■ Texto de leitura
# # #
O efeito, por exemplo, a hipocrisia religiosa, não
é contrário em virtude de não
estar lá o instrumento mesmo do martírio
de Cristo, poderoso bálsamo para as mazelas
do corpo e da alma, mas porque o seu sucedâneo
remete de forma violenta e definitiva para um outro
sistema conotativo, que oferece como resposta ao fervor
da espera a consumação do pecado. Tal
é o procedimento estilístico que se
pode, por exemplo, verificar no uso da ironia moralizante
com que Eça de Queirós distingue a hipocrisia
religiosa em A relíquia.
3.
Tal é a obra de Peirce. Complexa e
rica de sugestões, de difícil leitura,
às vezes, de profundidade e rigor, sempre.
Nosso
intuito não foi em nenhum momento pretender
esgotar numa panorâmica, se tal se pudesse fazer,
a intensidade com que sua obra resiste ao tempo e
influencia as mais recentes atitudes diante do pensamento
científico. Se conseguirmos passar ao possível
leitor deste escrito a curiosidade autêntica
pelo autor, então nosso objetivo estará
satisfeito.
Nesse
sentido, como disse no início deste trabalho,
é louvável o esforço dos tradutores
e dos editores para colocar alguns textos significativos
do autor americano ao alcance do leitor de língua
portuguesa.
# # #
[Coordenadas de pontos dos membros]
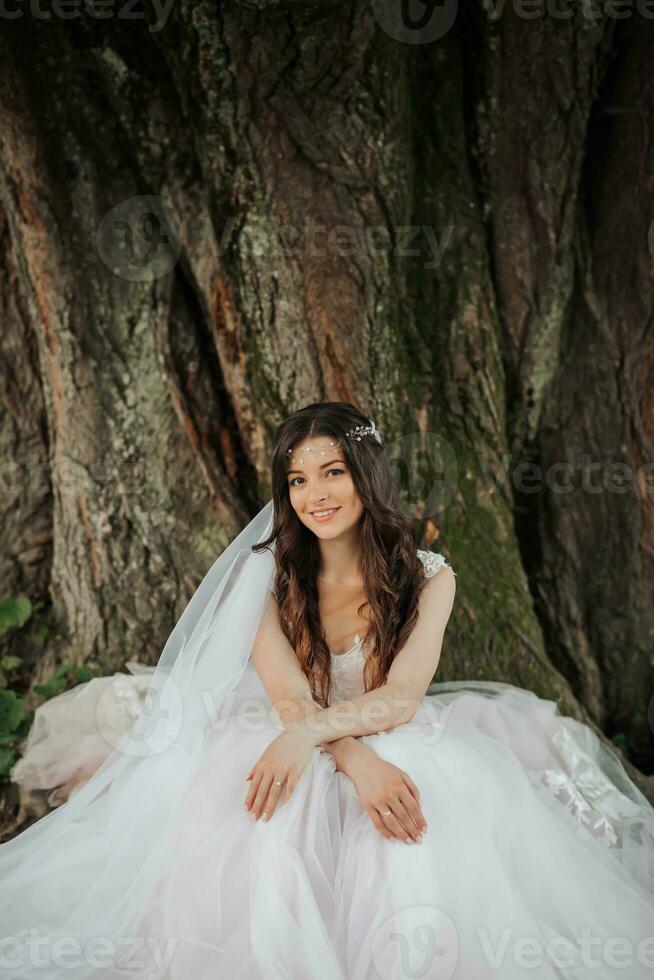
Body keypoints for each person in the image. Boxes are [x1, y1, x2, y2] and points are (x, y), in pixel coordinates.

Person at [2, 401, 654, 980]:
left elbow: (400, 697)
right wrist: (348, 755)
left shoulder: (429, 578)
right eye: (298, 479)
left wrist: (346, 749)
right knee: (261, 818)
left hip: (391, 728)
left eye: (333, 471)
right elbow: (289, 700)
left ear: (366, 475)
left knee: (414, 826)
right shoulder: (263, 578)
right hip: (281, 724)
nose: (315, 493)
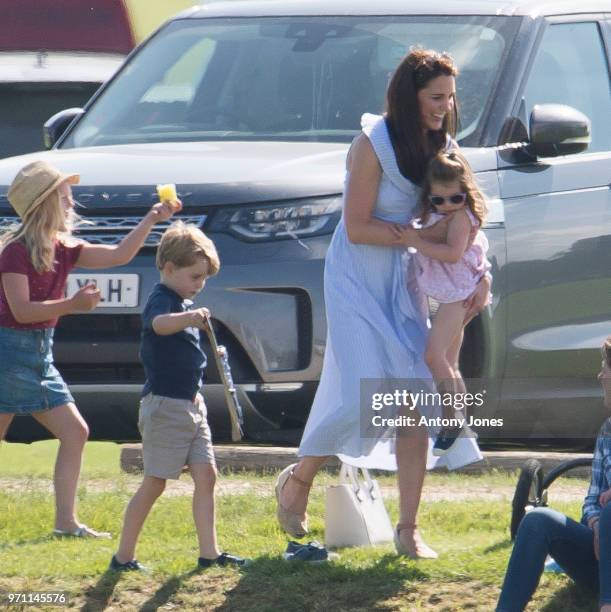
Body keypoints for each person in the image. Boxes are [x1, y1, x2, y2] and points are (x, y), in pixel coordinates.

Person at [274, 48, 490, 559]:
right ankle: (298, 480)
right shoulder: (371, 145)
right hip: (356, 281)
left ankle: (408, 529)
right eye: (436, 97)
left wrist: (480, 275)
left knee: (414, 399)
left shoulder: (444, 146)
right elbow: (357, 226)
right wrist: (416, 238)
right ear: (409, 94)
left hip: (405, 285)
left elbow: (467, 213)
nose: (445, 107)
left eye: (450, 98)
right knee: (361, 396)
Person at [0, 160, 179, 538]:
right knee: (71, 432)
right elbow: (21, 310)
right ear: (44, 202)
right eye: (64, 195)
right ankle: (65, 523)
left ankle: (66, 524)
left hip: (38, 354)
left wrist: (152, 218)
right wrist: (72, 304)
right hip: (10, 352)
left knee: (75, 432)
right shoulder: (15, 252)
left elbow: (118, 256)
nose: (71, 202)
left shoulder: (64, 248)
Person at [110, 221, 249, 571]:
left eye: (203, 279)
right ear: (169, 268)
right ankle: (123, 556)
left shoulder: (180, 302)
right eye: (195, 277)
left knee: (207, 476)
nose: (199, 286)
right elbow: (158, 325)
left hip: (191, 405)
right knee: (155, 482)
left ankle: (209, 553)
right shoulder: (162, 301)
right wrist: (188, 317)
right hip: (164, 407)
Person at [496, 336, 611, 612]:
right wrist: (596, 526)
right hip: (602, 558)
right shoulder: (607, 431)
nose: (600, 374)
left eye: (606, 366)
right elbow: (592, 499)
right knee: (538, 519)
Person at [393, 151, 490, 456]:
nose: (447, 206)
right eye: (439, 200)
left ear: (466, 193)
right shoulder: (441, 216)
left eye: (455, 198)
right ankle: (461, 423)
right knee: (450, 362)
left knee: (434, 356)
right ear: (430, 197)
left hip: (458, 294)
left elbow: (452, 254)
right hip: (447, 292)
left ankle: (452, 421)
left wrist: (416, 241)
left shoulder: (461, 219)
# # #
■ Perguntas
**a.** Segundo o texto de leitura, por que o efeito da hipocrisia religiosa é contrário? Explique em uma a três frases.
**b.** Reproduza do texto de leitura o trecho que vai de "Tal é a obra" até "satisfeito.", incluindo essas palavras.

■ Respostas
**a.** O efeito não é contrário por faltar o instrumento do martírio de Cristo. É contrário porque o substituto desse instrumento remete de forma violenta e definitiva para outro sistema conotativo. Esse sistema oferece a consumação do pecado como resposta ao fervor da espera.

**b.**
Tal é a obra de Peirce. Complexa e
rica de sugestões, de difícil leitura,
às vezes, de profundidade e rigor, sempre.
Nosso
intuito não foi em nenhum momento pretender
esgotar numa panorâmica, se tal se pudesse fazer,
a intensidade com que sua obra resiste ao tempo e
influencia as mais recentes atitudes diante do pensamento
científico. Se conseguirmos passar ao possível
leitor deste escrito a curiosidade autêntica
pelo autor, então nosso objetivo estará
satisfeito.